------ Available data
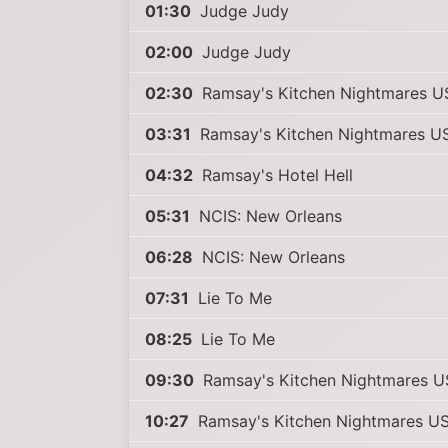
01:30
Judge Judy
02:00
Judge Judy
02:30
Ramsay's Kitchen Nightmares U
03:31
Ramsay's Kitchen Nightmares U
04:32
Ramsay's Hotel Hell
05:31
NCIS: New Orleans
06:28
NCIS: New Orleans
07:31
Lie To Me
08:25
Lie To Me
09:30
Ramsay's Kitchen Nightmares 
10:27
Ramsay's Kitchen Nightmares U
------------
▶ _Exercise instructions_
Write out all of the records above. Keep them exact and leave out the pictures.

▶ _Task output_
01:30
Judge Judy
02:00
Judge Judy
02:30
Ramsay's Kitchen Nightmares U
03:31
Ramsay's Kitchen Nightmares U
04:32
Ramsay's Hotel Hell
05:31
NCIS: New Orleans
06:28
NCIS: New Orleans
07:31
Lie To Me
08:25
Lie To Me
09:30
Ramsay's Kitchen Nightmares 
10:27
Ramsay's Kitchen Nightmares U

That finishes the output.